Ce roman est différent des autres ouvrages historiques de Roth, dans le sens où il invente une alternative à l'histoire officielle. Il conserve néanmoins les noms de tous les protagonistes de l'époque, que ce soit le vice-président Wheeler ou le journaliste opposant Winchell qui enthousiasme le quartier juif tous les dimanches soirs. Heureusement, l'auteur a ajouté une biographie des principaux protagonistes, afin que le lecteur démêle à la fin de sa lecture, la vérité historique de la fiction de Roth. Une plongée intrigante dans les États-Unis des années quarante, fiction prenant place entre le New Deal et la chasse aux sorcières de McCarthy et qui montre les angoisses des juifs américains, pleinement intégrés mais rapidement mis sur la sellette par le pouvoir en place.
Du même auteur : Un homme, Le rabaissement
Extrait :
Livré à moi-même au retour de l'école, je me mis à passer tout mon temps avec Earl Axman, mon mentor philatéliste. Et, cette fois, je ne me contentai plus de regarder sa collection à la loupe, ni l'époustouflante variété des sous-vêtements de sa mère. Mes devoirs achevés en un tournemain, ma seule tâche domestique étant de mettre le couvert, j'avais désormais tout loisir de faire des bêtises. Et puisque, apparemment, la mère d'Earl passait ses après-midi chez l'esthéticienne ou à écumer les boutiques de New York, Earl avait lui-même toute latitude pour trouver des bêtises à proposer. Il avait presque deux ans de plus que moi, et du fait que ses parents hollywoodiens étaient divorcés, ou du simple fait qu'ils étaient hollywoodiens, l'envie d'être un enfant modèle ne semblait jamais l'avoir effleuré. Ces derniers temps, de plus en plus agacé pour ma part à l'idée d'en être un, je m'étais mis à marmonner dans mon lit : "Viens, on va faire de grosses bêtises", proposition par laquelle Earl me titillait ou me décourageait quand il se lassait de ce que nous étions en train de faire.

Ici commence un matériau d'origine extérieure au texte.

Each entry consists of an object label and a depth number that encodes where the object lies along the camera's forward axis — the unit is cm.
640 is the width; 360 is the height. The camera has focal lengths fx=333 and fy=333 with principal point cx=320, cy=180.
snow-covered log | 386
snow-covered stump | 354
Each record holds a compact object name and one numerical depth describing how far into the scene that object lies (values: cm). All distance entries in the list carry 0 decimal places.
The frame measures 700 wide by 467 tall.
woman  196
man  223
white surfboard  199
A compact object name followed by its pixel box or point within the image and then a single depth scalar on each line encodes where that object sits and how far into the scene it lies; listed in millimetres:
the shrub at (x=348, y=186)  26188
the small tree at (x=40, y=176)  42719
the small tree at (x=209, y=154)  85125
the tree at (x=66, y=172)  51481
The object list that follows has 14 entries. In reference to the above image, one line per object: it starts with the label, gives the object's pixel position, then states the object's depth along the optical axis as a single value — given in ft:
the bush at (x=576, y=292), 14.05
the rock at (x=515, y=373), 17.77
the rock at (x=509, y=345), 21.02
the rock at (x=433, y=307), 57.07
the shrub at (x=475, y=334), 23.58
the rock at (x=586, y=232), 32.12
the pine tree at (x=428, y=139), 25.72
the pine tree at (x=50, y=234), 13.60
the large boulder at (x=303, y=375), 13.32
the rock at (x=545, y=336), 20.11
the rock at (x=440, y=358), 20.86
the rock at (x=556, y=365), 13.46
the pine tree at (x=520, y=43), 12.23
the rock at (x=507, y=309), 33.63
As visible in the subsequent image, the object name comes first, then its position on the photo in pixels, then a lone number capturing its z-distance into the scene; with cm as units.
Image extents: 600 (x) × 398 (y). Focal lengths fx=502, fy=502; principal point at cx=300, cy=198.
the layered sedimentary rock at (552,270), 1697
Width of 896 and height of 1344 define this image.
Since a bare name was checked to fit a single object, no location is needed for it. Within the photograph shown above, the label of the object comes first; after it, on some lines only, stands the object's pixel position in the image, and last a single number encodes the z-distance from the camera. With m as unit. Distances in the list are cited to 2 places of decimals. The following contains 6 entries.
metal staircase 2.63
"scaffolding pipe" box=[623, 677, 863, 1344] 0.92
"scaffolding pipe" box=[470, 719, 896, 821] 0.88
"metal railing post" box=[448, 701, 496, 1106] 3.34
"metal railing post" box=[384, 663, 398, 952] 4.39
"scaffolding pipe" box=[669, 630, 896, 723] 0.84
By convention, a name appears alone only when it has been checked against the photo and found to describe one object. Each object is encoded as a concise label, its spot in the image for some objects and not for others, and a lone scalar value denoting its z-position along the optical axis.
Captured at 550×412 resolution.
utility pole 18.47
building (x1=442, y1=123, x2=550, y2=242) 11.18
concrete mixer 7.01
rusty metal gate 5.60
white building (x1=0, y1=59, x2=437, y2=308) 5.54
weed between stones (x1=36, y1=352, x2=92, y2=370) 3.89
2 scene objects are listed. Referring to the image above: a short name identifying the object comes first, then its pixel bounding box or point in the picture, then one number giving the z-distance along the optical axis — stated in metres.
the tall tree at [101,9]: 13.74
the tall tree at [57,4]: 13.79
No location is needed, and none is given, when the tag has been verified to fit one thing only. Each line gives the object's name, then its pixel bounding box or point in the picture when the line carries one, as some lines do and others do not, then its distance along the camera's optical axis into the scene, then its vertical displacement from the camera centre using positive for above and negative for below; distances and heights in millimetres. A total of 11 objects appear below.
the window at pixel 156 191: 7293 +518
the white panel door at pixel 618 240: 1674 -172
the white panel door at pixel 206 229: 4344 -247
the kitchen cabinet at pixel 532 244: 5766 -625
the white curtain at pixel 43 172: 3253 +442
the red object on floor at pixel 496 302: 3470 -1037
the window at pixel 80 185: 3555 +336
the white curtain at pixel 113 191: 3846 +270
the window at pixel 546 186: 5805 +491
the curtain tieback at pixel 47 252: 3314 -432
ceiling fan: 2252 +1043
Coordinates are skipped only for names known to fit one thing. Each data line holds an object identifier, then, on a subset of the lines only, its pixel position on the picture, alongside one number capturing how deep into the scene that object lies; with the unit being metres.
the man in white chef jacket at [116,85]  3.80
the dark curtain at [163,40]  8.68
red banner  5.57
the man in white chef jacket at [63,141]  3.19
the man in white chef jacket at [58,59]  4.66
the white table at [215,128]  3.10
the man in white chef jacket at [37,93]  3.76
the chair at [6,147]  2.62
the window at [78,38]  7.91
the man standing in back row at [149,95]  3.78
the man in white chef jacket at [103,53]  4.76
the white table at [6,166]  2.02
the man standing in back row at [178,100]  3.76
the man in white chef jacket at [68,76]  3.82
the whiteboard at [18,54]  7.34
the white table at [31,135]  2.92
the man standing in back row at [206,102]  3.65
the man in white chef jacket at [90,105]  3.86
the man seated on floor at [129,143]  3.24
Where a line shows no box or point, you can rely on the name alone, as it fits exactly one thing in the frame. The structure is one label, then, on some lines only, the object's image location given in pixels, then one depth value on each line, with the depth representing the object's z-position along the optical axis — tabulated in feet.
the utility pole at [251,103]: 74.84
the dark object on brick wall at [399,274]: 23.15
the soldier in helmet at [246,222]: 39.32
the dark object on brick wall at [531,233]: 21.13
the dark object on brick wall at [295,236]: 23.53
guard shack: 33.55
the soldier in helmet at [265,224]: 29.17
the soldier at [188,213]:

Le complot contre l'Amérique de Philip Roth - Éditions Folio - 557 pages
Commentaires
jeudi 9 septembre 2010 à 17h30
Une large part d'autofiction alors?
Même si l'histoire me tente, j'avoue douter que la présence de Philip Roth dans le texte me plaise.
jeudi 9 septembre 2010 à 22h12
Il y a certainement une part d'autofiction, mais l'enfant s'appellerait Jacques Dupont que cela ne changerait rien au texte. Le tout, c'est qu'il soit juif. Maintenant, c'est à toi de voir
vendredi 10 septembre 2010 à 07h45
J'ai beaucoup aimé ce roman. Au delà de l'histoire du petit gars, j'ai trouvé l'alternative historique de P ROTH très crédible et parfaitement documentée... mais j'aimerais l'avis d'un historien, je ne suis qu'un profane :-P
mardi 31 janvier 2012 à 09h52
Je viens de le terminer, et j'ai beaucoup aimé cette lecture. Et le style de Roth. C'est le premier roman que je lis de lui, mais certainement pas le dernier!